The Regulatory Track includes a number of highly relevant sessions and talking points, including a special session on ‘Issues in Economic Evaluation of New Cancer Therapies, a Scientific Symposium on Clinical Trial Methodology’, as well as a special session on ‘Cross-Over in Trials’.  The Debate calls for active discussion of the following point of view: ‘This House Believes That Prospective Randomised Trials Should Be Stopped If At Interim Analysis a Sufficient Positive Effect Can Be Detected’, and the ESOP Society Session on ‘Oral Chemotherapy: From Absorption to Adherence: Is The Patient Being Treated?’ is calling for attention to the real focus of multidisciplinary care.

 

New data

The best discussions are also triggered by abstracts. Some of the best new data in Europe and beyond will be showcased.

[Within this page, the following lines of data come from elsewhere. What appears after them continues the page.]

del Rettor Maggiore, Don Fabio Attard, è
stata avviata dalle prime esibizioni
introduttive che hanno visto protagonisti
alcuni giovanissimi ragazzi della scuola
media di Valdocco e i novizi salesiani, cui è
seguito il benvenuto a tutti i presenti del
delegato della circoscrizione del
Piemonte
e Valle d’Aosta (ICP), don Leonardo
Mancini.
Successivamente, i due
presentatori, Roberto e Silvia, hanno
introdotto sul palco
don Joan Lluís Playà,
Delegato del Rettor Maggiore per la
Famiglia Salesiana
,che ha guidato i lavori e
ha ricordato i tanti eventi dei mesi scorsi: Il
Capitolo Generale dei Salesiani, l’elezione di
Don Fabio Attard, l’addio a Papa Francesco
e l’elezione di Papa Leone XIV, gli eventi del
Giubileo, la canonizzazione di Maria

The Track Chairs and I are very excited about the extensive amount of new
data that will feature as proffered
papers – more than previously submitted – and are relishing the stimulating dialogue that will no doubt emerge
as a direct result.

Late-breaking abstracts will form the core of the four Presidential Sessions in Stockholm, as well as featuring in proffered paper sessions. We have increased the number of oral presentation slots to provide a leading showcase for these latest developments in practice-changing studies of new and significant scientific importance. This data will help accelerate the promise of personalised medicine; impact directly on our patients through more effective prevention strategies, earlier diagnosis and better treatment modalities; as well as succeed in bringing cutting-edge data back
to Europe. 

 

Satellite Symposia

Dynamic debate and exchange between researchers, clinicians and the pharmaceutical and technical industries ultimately contributes to improved understanding, management and care of cancer patients. 

The Industry-Sponsored Satellite Symposia are designed to facilitate critical insight, challenging questioning and interactive discussions.

 

Other highlights

Launched at the 2009 Congress in Berlin, the Oncopolicy Track will continue to embrace all stakeholders to address and tackle issues of prime importance to the European cancer community head-on, as well as promote and foster continued improvement at EU Level. 

Similarly, both the Patient Advocacy/Ethics Track and the Oncology Nursing Track are fully integrated within the core Scientific Programme to ensure full participation of all disciplines on issues of shared concern to cancer patients, advocates and professionals alike. This also enables participation of cancer nurses in all Programme sessions, a crucial step for identifying future directions aimed at improved patient care across Europe.

Participants at the Teaching Lectures can enjoy and learn from other state-of-the-art lectures given by leading experts within the field. 

These will cover a host of topics promising cross-discipline appeal, followed by interactive debate and open discussions. The Interactive Sessions will address hot topics from different specialties, presenting views from the truly multidisciplinary perspective through Case Studies. All Educational Symposia will be web captured and offered as e-learning (including downloadable reading materials, manuscripts, PowerPoint slides etc. online). 

Each one will be Accreditation Council of Oncology in Europe accredited and awarded the corresponding number of Continuing Medical Education credit points.

In the hope that you will support our dedicated efforts, we look forward to receiving your registration and welcoming you to Stockholm this coming September. If you are not able to attend, you can keep up-to-date on the latest developments and experience the sessions as if you were there through our web cast service. See the ECCO website for more details (www.ecco-org.eu/webcasts).

Let us continue to advance European cancer therapeutics and prevention, striving to do and be the best we can be for the betterment of cancer treatment and care, together.